Dataset items:
— Begin —

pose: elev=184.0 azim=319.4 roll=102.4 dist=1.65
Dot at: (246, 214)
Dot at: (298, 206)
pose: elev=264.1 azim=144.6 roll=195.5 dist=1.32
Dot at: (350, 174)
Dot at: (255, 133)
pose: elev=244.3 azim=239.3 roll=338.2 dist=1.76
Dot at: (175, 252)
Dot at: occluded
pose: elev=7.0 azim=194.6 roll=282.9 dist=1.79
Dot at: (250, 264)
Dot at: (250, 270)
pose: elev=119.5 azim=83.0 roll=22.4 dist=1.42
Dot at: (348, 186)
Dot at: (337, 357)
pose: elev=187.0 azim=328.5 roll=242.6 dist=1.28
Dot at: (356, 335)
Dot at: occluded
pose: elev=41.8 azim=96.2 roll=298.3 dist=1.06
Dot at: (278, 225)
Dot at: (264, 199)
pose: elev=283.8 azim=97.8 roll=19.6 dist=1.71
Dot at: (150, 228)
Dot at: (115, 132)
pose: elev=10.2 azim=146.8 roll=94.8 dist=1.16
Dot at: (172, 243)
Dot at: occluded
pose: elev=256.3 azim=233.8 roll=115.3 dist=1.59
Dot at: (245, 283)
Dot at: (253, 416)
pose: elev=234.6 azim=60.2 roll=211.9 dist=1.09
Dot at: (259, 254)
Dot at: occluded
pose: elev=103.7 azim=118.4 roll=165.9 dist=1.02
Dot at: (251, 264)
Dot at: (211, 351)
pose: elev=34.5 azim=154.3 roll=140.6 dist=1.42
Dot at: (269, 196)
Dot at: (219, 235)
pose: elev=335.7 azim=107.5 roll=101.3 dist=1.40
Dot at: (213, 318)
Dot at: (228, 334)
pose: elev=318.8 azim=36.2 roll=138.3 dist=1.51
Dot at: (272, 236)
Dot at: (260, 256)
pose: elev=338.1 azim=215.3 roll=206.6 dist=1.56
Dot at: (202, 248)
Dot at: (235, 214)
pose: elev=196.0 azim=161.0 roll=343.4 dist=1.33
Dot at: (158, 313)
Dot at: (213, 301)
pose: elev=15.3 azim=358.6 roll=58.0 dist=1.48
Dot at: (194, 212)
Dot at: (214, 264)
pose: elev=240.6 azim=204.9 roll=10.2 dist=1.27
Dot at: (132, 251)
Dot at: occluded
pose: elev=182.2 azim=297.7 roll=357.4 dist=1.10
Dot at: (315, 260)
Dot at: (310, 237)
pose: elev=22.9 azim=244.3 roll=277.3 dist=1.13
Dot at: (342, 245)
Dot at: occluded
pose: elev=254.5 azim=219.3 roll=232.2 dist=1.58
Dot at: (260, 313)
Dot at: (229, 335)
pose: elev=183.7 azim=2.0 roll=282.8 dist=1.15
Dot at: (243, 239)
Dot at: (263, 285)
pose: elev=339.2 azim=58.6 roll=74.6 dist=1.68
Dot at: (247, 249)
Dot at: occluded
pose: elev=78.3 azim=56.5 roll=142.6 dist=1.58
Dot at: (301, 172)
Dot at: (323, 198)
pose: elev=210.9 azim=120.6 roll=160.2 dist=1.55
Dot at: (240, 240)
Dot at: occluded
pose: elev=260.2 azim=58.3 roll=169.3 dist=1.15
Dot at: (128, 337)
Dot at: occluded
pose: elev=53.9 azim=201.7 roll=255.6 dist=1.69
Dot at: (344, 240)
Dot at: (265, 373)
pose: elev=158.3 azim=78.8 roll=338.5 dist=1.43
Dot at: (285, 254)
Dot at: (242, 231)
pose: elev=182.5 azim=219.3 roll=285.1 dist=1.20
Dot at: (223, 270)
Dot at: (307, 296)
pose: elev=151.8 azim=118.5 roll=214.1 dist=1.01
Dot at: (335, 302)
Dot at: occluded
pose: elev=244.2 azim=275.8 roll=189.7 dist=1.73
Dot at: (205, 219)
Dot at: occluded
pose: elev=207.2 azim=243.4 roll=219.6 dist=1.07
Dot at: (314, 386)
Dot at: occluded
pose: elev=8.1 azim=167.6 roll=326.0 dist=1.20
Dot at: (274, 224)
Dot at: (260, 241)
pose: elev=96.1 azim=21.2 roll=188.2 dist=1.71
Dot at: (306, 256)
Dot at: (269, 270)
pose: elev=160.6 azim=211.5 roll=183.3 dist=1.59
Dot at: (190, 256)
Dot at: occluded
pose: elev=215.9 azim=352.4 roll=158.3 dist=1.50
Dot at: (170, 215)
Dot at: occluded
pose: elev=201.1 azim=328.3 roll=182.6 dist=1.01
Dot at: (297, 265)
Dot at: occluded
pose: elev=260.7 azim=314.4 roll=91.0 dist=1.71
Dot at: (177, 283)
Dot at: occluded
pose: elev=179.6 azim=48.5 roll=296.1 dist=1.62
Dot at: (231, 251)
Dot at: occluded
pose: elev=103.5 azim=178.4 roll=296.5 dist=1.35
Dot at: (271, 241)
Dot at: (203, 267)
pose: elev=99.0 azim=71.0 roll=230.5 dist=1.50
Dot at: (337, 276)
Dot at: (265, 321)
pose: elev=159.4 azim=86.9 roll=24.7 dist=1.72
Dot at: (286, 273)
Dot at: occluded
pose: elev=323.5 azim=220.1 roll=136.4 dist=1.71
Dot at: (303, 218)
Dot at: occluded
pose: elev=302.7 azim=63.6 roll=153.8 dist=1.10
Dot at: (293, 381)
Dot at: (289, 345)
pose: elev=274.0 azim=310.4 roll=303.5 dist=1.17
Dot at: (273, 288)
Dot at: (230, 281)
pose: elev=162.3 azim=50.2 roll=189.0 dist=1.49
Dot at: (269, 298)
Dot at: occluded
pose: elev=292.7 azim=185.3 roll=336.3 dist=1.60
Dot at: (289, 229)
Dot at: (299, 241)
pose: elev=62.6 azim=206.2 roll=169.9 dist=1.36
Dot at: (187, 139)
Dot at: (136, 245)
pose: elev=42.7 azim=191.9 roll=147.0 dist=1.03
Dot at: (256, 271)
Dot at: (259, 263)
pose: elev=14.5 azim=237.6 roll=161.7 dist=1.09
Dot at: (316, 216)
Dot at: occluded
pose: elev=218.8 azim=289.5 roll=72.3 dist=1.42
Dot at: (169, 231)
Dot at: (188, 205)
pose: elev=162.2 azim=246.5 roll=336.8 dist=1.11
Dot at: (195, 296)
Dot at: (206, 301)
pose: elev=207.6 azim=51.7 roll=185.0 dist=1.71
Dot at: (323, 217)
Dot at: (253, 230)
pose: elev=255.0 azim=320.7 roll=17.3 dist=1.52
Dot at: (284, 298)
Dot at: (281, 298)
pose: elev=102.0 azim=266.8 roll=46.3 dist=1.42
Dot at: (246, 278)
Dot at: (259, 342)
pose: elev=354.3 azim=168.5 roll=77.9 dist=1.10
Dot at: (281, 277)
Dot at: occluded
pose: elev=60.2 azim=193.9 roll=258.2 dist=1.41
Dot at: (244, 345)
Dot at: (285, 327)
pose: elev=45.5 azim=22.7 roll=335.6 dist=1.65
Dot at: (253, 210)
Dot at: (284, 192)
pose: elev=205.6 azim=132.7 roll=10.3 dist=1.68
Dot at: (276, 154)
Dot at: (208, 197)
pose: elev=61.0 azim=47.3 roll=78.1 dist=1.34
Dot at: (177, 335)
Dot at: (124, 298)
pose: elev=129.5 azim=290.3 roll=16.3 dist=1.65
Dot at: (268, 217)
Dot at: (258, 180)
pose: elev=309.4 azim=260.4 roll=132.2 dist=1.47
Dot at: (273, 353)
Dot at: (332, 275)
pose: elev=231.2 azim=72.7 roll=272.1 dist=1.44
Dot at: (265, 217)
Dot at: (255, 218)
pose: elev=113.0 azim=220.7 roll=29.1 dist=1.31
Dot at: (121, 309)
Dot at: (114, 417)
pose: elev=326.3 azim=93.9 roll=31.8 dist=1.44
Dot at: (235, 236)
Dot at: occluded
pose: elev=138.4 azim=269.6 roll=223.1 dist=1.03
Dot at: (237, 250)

— End —

PROBLEM TO SOLVE: Copy the lines of the records above without any change, from the line holding "pose: elev=60.2 azim=193.9" through the end of the records, both included.

SOLUTION FOR THIS PROBLEM:
pose: elev=60.2 azim=193.9 roll=258.2 dist=1.41
Dot at: (244, 345)
Dot at: (285, 327)
pose: elev=45.5 azim=22.7 roll=335.6 dist=1.65
Dot at: (253, 210)
Dot at: (284, 192)
pose: elev=205.6 azim=132.7 roll=10.3 dist=1.68
Dot at: (276, 154)
Dot at: (208, 197)
pose: elev=61.0 azim=47.3 roll=78.1 dist=1.34
Dot at: (177, 335)
Dot at: (124, 298)
pose: elev=129.5 azim=290.3 roll=16.3 dist=1.65
Dot at: (268, 217)
Dot at: (258, 180)
pose: elev=309.4 azim=260.4 roll=132.2 dist=1.47
Dot at: (273, 353)
Dot at: (332, 275)
pose: elev=231.2 azim=72.7 roll=272.1 dist=1.44
Dot at: (265, 217)
Dot at: (255, 218)
pose: elev=113.0 azim=220.7 roll=29.1 dist=1.31
Dot at: (121, 309)
Dot at: (114, 417)
pose: elev=326.3 azim=93.9 roll=31.8 dist=1.44
Dot at: (235, 236)
Dot at: occluded
pose: elev=138.4 azim=269.6 roll=223.1 dist=1.03
Dot at: (237, 250)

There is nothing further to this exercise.